Before considering the ark within the holy of holies, we shall look at the veil that divided between the holy place and the holy of holies. Hebrews 10. 20 leaves us in no doubt as to what it signifies, namely His flesh.

Points to Note.

  1. No one passed through this veil except the high priest on one day each year, and that only because he was a type of the Lord Jesus. This would teach us that until Christ died on the cross and put away our sin by the sacrifice of Himself, there could be no access to God.

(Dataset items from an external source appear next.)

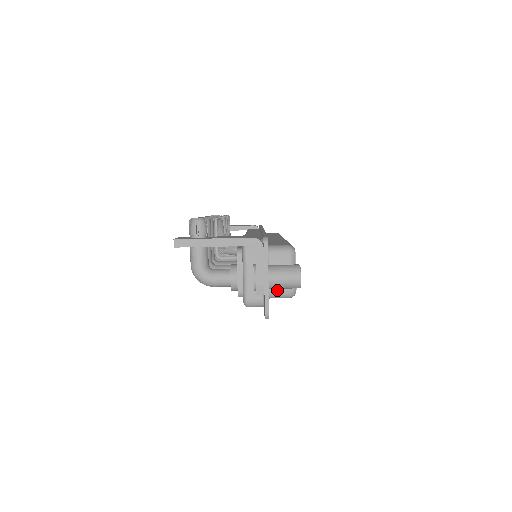
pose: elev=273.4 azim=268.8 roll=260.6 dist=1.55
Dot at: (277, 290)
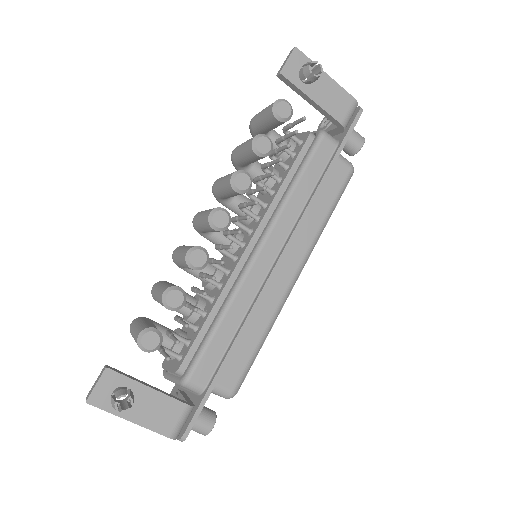
Dot at: occluded
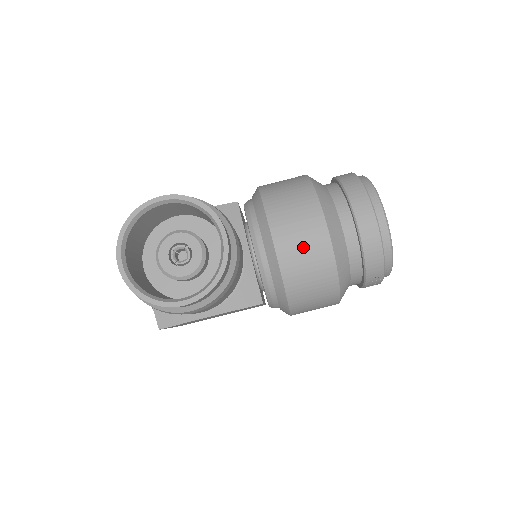
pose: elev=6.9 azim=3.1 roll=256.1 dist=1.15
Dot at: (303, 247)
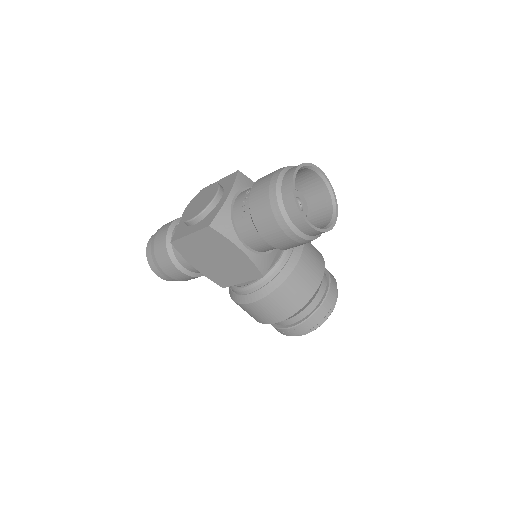
Dot at: (310, 271)
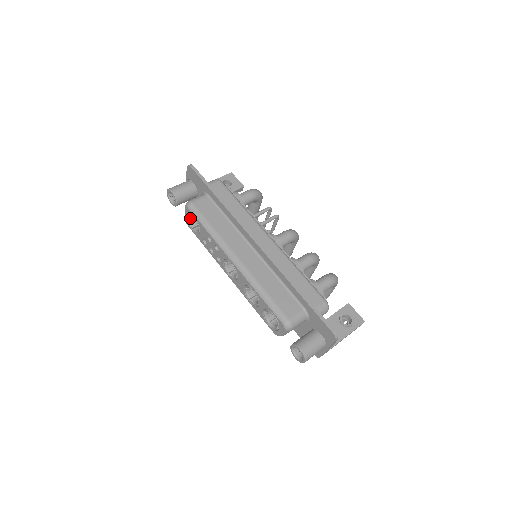
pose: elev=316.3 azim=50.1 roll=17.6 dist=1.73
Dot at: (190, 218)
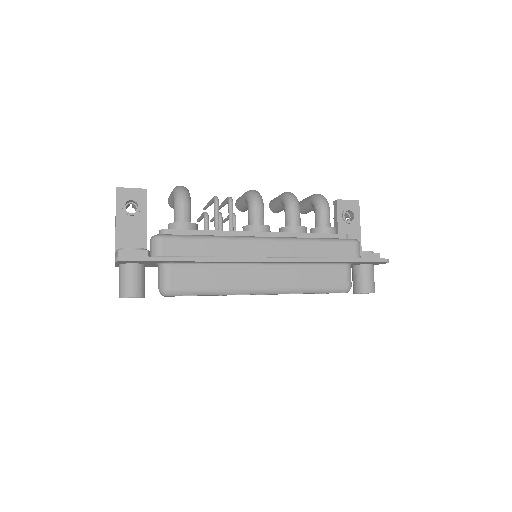
Dot at: occluded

  2. Notice how Matthew in his Gospel describes the closing moments of the Saviour’s agony on the cross: “Jesus, when he had cried again with a loud voice, yielded up the ghost. And, behold, the veil of the temple was rent in twain from the top to the bottom”, 27. 50, 51. His death is the rending of the veil. That it was rent from the top (out of man’s reach) would indicate divine action. It is God who has completely and for ever, in Christ’s death, removed every obstacle standing in man’s way of approach to God, so that all who will may come.
  3. The form of the cherubim inwrought on this veil would tell us that justice forbade the approach of sinful man, but in Christ’s death justice has been satisfied. God is fully revealed; man need stay at a distance no longer. We are made nigh by the blood of Christ, Eph. 2. 13.